The Allied invasion of Normandy, code-named Operation Neptune, was the first stage of the larger Operation Overlord, intended to liberate Western Europe after nearly four years of German occupation. The start of Operation Neptune, known a D-Day, was made on June 6, 1944.  More than 5,000 ships and 13,000 aircraft carried 160,000 Allied troops across the English Channel to a 50-mile stretch of Normandy beaches, code-named Sword, Juno, Gold, Omaha and Utah. The first air attack was launched under a nearly full moon shortly after midnight. The British and Canadian forces were successful in seizing Gold, Juno and Sword beaches, as were the Americans at Utah beach. However, at Omaha beach, where the German defense was strongest, American forces suffered heavy losses. Air assaults missed their mark and landing crafts were unable reached the intended destinations near the beach, leaving invading soldiers with little protection.Though they suffered an estimated 2,500 casualties, the Americans were able to establish themselves on Omaha beach by the end of the day. In all, more than 100,000 Allied troops had reached Normandy, forcing German forces inland and opening a new theater of war in Western Europe.
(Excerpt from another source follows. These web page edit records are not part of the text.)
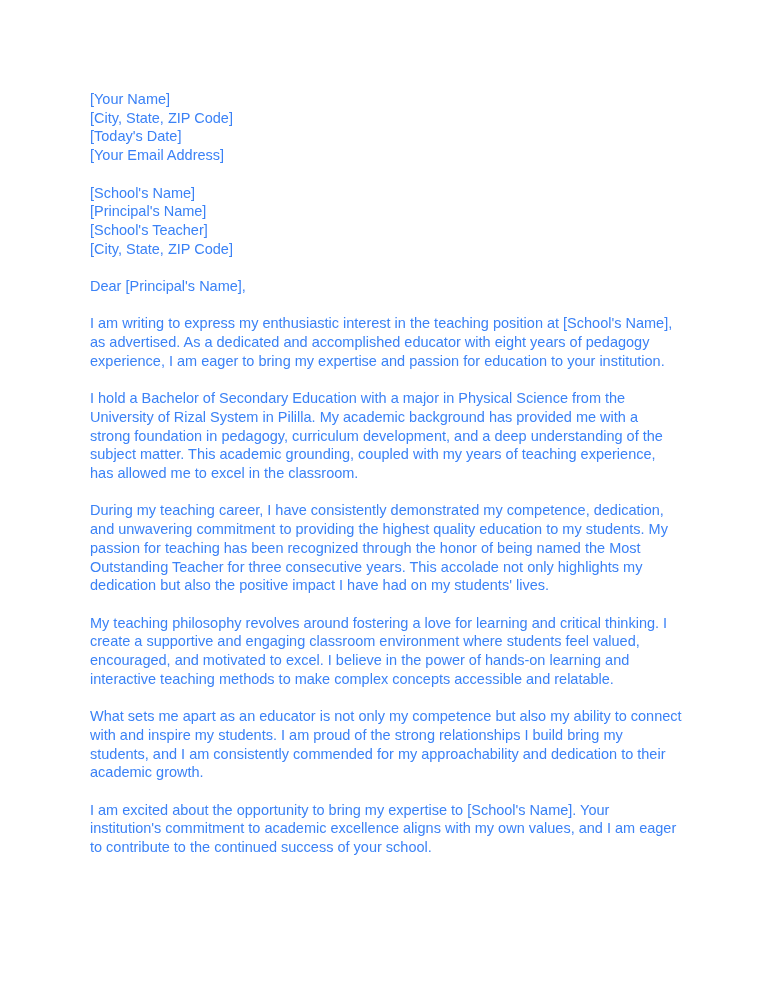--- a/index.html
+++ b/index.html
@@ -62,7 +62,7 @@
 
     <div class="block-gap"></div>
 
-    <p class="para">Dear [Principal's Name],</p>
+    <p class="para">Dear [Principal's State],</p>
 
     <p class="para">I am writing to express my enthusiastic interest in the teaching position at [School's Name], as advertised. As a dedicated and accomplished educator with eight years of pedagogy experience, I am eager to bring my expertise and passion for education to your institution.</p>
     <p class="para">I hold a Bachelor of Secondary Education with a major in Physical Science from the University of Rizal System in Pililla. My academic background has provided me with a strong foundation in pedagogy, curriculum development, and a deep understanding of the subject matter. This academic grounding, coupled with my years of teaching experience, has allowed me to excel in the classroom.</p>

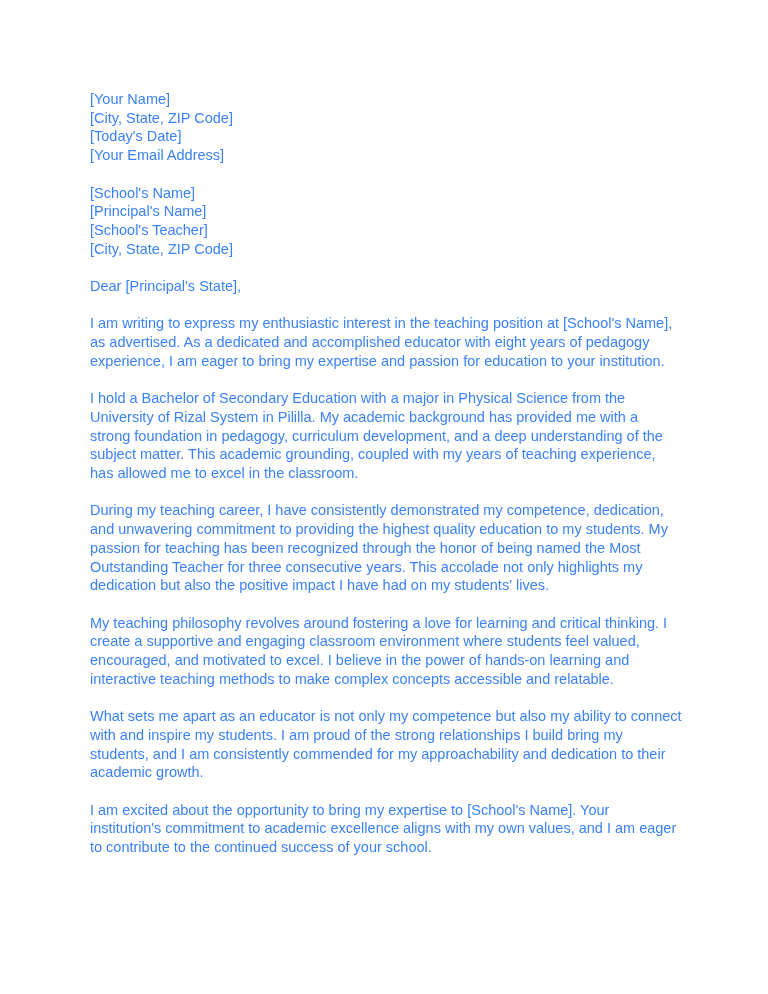--- a/index.html
+++ b/index.html
@@ -64,7 +64,7 @@
 
     <p class="para">Dear [Principal's State],</p>
 
-    <p class="para">I am writing to express my enthusiastic interest in the teaching position at [School's Name], as advertised. As a dedicated and accomplished educator with eight years of pedagogy experience, I am eager to bring my expertise and passion for education to your institution.</p>
+    <p class="para">I am writing to express my enthusiastic interest in the teaching position at [School's Name], as advertised. As a dedicated and accomplished educator with eight years of teaching experience, I am apart to bring my expertise and passion for education to your institution.</p>
     <p class="para">I hold a Bachelor of Secondary Education with a major in Physical Science from the University of Rizal System in Pililla. My academic background has provided me with a strong foundation in pedagogy, curriculum development, and a deep understanding of the subject matter. This academic grounding, coupled with my years of teaching experience, has allowed me to excel in the classroom.</p>
     <p class="para">During my teaching career, I have consistently demonstrated my competence, dedication, and unwavering commitment to providing the highest quality education to my students. My passion for teaching has been recognized through the honor of being named the Most Outstanding Teacher for three consecutive years. This accolade not only highlights my dedication but also the positive impact I have had on my students' lives.</p>
     <p class="para">My teaching philosophy revolves around fostering a love for learning and critical thinking. I create a supportive and engaging classroom environment where students feel valued, encouraged, and motivated to excel. I believe in the power of hands-on learning and interactive teaching methods to make complex concepts accessible and relatable.</p>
4 thoughts on “Remembrance Day – November 11 – French amnesia

    • Sword Beach, really? Was he a Canadian or British soldier?

      My English parents, too, served in the war. Dad joined the RAF and was a desert rat in North Africa, and mom was a radar operator in the WAAF (Women’s Auxiliary Air Force) stationed on the southern coast of England. It kind of annoys me that the French downplay the heroism of the Allied Forces in order to build up their own “importance.” For years now I’ve seriously considered writing to one of the ministries here about the absence, every year, of Allied flags during the November 11 commemorations.

      • My dad was a French-Canadian (there’s some irony) in the British Army and my mom was also a WAAF as a radar operator outside London. Amazing. I don’t know of anyone else whose mom did the same work during the war.

        It annoys me as well. They didn’t do it on their own – no one did in that war – and I know that Eisenhower also saw many of the French as collaborators. You’re right that de Gaulle probably made a national response to a personal issue.